Calc III Mini-Tutorial: Integrals of Vectors + Projectile Motion

Answer 1

\({\bf{Integration:}}\) basically follows the same principles as scalar functions

\(\int\limits_{}^{}r(t)dt = R(t)+c\)
for vector function r(t), indefinite integral
\(\int\limits_{a}^{b}r(t)dt=(\int\limits_{a}^{b}f(t)dt )i + (\int\limits_{a}^{b}g(t)dt )j + (\int\limits_{a}^{b}h(t)dt )k\)
for definite integrals

special note: often times you will be given the second derivative of a function (such as acceleration) and asked to find the original function, given initial conditions. in that case each integration will produce a C-value that must be taken into consideration before taking the next integral.

Answer 2

\({\bf{Projectile~Motion:}}\)
vector v0 = (|v0|cos(theta))i + (|v0|sin(theta))j
where v0 is the initial velocity given to the object and theta is the initial angle the object is thrown at

after the object is launched the only force acting upon it is gravity (welltechnicallyairresistancetoobutthatsreallycomplicatedtoaccountfor)

so d^2r/dt^2 = -gj

assuming initial position = r0 and initial velocity = v0, taking the integral of this gives us

dr/dt = (-gt)j + v0
and r(t) = -(1/2)gt^2 + v0t + r(0)

you can also take this expression: vector v0 = (|v0|cos(theta))i + (|v0|sin(theta))j

and plug this in for v0 to get

-(1/2)gt^2 + (t|v0|cos(theta))i + (t|v0|sin(theta))j + r(0)

so if we wanted to launch, say, a human baby at 1000 m/s at an angle of 89 degrees, we can plug in 1000 for v0 and 89degrees for theta, pick a time and find r(t) at that time

Answer 3

we can re-write y as a function of x instead of t

x = vcos(theta) * t
t = x/(vcos(theta))

if y = -(1/2)gt^2 + (t|v0|sin(theta))j

then y = -(1/2)g(x/(vcos(theta))^2 + xtan(theta), remembering that sin(theta)/cos(theta) = tan(theta), and that t|v0| = x

Answer 4

\({\bf{Supplementary~Equations:}}\) all of these equations can be derived from the basic kinematics equations

max height = (v0 sin(theta))^2/(2g)
flight time: t = (2v0sin(theta))/g
range = (v0)^2/g * sin(2theta)

starting with flight time, you can just set max height equal to 0 and solve for t (make sure to consider nontrivial t)

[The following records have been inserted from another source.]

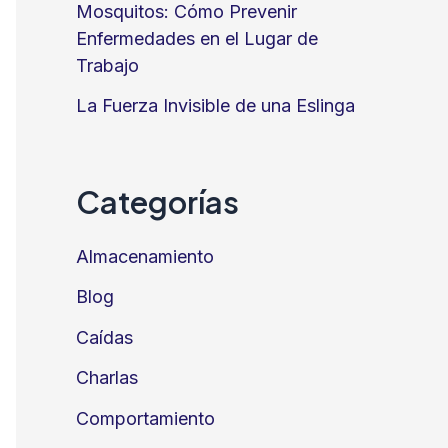
Mosquitos: Cómo Prevenir
Enfermedades en el Lugar de
Trabajo
La Fuerza Invisible de una Eslinga
Categorías
Almacenamiento
Blog
Caídas
Charlas
Comportamiento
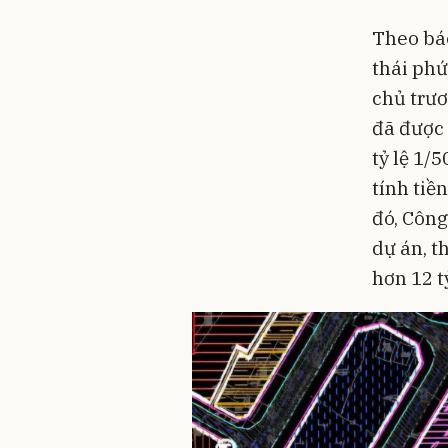
Theo báo
thái phứ
chủ trươ
đã được 
tỷ lệ 1/
tính tiề
đó, Công
dự án, t
hơn 12 t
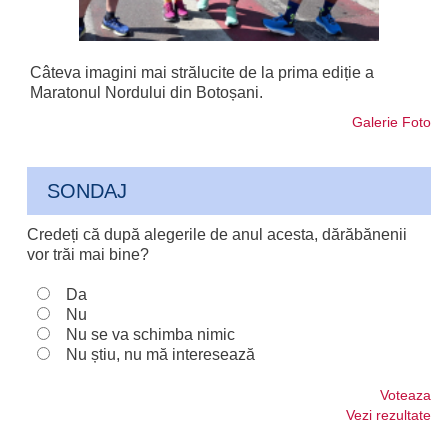
Câteva imagini mai strălucite de la prima ediție a
Maratonul Nordului din Botoșani.
Galerie Foto
SONDAJ
Credeți că după alegerile de anul acesta, dărăbănenii
vor trăi mai bine?
Da
Nu
Nu se va schimba nimic
Nu știu, nu mă interesează
Voteaza
Vezi rezultate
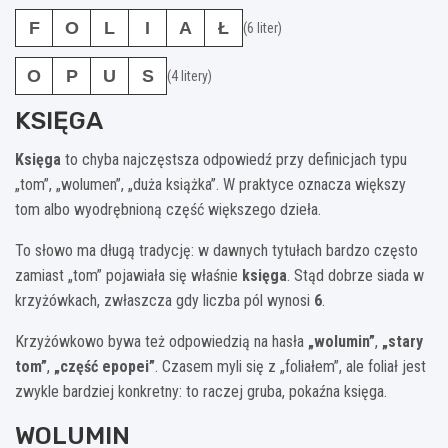
F
O
L
I
A
Ł
(6 liter)
O
P
U
S
(4 litery)
KSIĘGA
Księga
to chyba najczęstsza odpowiedź przy definicjach typu
„tom”, „wolumen”, „duża książka”. W praktyce oznacza większy
tom albo wyodrębnioną część większego dzieła.
To słowo ma długą tradycję: w dawnych tytułach bardzo często
zamiast „tom” pojawiała się właśnie
księga
. Stąd dobrze siada w
krzyżówkach, zwłaszcza gdy liczba pól wynosi
6
.
Krzyżówkowo bywa też odpowiedzią na hasła
„wolumin”
,
„stary
tom”
,
„część epopei”
. Czasem myli się z „foliałem”, ale foliał jest
zwykle bardziej konkretny: to raczej gruba, pokaźna księga.
WOLUMIN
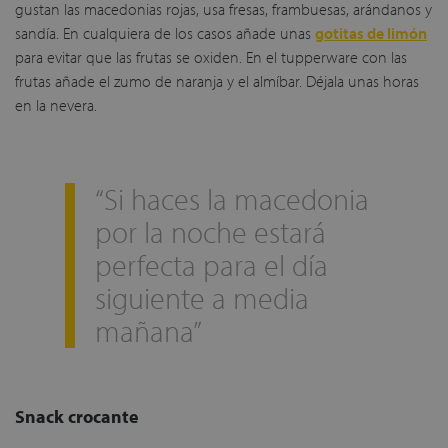
gustan las macedonias rojas, usa fresas, frambuesas, arándanos y
sandía. En cualquiera de los casos añade unas
gotitas de limón
para evitar que las frutas se oxiden. En el tupperware con las
frutas añade el zumo de naranja y el almíbar. Déjala unas horas
en la nevera.
“Si haces la macedonia
por la noche estará
perfecta para el día
siguiente a media
mañana”
Snack crocante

0 = v_0 sin(theta) t - (1/2)gt^2
dividing both sides by t, you can do this as long as you are taking the nontrivial value of t rather than t = 0

v_0sin(theta) = (1/2)gt

t = (2v0sin(theta))/g

for range simply plug that t value into the x-velocity equation

r = v0 cos(theta) * t = [v0 cos(theta) * t](2v0sin(theta))/g
remembering the identity 2(cos(theta) sin(theta) = sin(2theta)
r = (v0)^2/g * sin(2theta)

for the max height equation start w/ the kinematic equation

vf^2 = v_0^2 - 2gh

set vf = 0, solve for h, then let v_0 be the vertical component v_0 sin(theta)

Answer 5

Source material is section 13.2 of Thomas' Calculus, Early Transcendentals, 14th edition by Hass, Heil, Weir, et. al.